Stored entries:
•••

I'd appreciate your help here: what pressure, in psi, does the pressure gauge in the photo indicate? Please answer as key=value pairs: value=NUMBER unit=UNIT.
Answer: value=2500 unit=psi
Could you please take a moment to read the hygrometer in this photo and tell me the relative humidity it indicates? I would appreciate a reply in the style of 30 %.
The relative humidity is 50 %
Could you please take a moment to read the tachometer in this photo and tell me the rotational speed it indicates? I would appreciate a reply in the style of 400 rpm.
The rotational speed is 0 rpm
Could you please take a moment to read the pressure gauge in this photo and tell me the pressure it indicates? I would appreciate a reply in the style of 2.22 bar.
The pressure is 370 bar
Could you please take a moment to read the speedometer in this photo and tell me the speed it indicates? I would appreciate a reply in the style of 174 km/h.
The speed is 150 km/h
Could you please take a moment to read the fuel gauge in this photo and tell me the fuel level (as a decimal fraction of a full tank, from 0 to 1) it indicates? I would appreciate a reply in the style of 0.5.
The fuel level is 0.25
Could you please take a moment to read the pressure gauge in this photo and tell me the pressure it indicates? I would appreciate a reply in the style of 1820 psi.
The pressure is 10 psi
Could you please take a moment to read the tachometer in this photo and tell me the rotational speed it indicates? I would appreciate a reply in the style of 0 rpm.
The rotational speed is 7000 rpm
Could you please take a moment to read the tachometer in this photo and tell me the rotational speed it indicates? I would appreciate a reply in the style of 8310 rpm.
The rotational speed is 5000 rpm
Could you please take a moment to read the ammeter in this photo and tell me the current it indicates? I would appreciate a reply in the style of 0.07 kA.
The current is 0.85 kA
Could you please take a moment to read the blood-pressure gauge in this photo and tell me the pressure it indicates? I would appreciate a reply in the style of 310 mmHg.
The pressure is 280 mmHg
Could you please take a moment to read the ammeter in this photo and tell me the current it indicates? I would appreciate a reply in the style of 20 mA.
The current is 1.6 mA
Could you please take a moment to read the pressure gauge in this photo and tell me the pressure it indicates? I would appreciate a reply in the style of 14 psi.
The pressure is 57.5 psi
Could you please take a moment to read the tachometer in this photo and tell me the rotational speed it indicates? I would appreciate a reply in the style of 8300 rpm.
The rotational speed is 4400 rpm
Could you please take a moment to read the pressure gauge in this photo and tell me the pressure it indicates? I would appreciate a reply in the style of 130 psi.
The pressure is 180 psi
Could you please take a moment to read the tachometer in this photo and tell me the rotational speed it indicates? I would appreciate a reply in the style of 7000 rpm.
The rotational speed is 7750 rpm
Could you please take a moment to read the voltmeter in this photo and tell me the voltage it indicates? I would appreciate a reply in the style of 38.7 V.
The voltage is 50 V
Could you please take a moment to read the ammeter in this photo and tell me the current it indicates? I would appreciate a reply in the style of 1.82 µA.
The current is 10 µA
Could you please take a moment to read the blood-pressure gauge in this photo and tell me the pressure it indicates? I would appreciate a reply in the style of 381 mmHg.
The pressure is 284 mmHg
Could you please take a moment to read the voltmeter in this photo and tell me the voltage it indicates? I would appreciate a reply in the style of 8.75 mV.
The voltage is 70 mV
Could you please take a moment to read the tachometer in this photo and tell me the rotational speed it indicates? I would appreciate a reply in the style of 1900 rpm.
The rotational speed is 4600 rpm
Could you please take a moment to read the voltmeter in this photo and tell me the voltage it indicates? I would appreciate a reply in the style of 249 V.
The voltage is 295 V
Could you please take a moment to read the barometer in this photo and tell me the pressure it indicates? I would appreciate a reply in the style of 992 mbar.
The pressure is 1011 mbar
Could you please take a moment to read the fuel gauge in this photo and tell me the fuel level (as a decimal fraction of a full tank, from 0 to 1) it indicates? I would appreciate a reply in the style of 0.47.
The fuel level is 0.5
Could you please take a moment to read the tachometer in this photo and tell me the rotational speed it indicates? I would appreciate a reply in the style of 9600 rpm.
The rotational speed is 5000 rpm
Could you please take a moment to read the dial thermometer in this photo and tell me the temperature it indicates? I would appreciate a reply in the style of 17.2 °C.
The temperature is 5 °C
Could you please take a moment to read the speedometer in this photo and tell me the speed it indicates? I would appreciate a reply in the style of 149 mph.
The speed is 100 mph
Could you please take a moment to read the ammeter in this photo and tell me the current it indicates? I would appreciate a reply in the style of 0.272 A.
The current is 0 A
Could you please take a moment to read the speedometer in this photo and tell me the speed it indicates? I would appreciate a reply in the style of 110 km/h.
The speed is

•••

● **HOW TO COMPLETE THIS TASK**
Convert the lines starting at the line that contains "style of 14 psi." and ending at the line that contains "The rotational speed is 7750 rpm" into a two-column CSV with the headers text and answer. Include one row per entry with its answer, put each field in double quotes, and replace any line breaks with spaces.

● **YOUR RESPONSE**
text,answer
"Could you please take a moment to read the pressure gauge in this photo and tell me the pressure it indicates? I would appreciate a reply in the style of 14 psi. The pressure is","57.5 psi"
"Could you please take a moment to read the tachometer in this photo and tell me the rotational speed it indicates? I would appreciate a reply in the style of 8300 rpm. The rotational speed is","4400 rpm"
"Could you please take a moment to read the pressure gauge in this photo and tell me the pressure it indicates? I would appreciate a reply in the style of 130 psi. The pressure is","180 psi"
"Could you please take a moment to read the tachometer in this photo and tell me the rotational speed it indicates? I would appreciate a reply in the style of 7000 rpm. The rotational speed is","7750 rpm"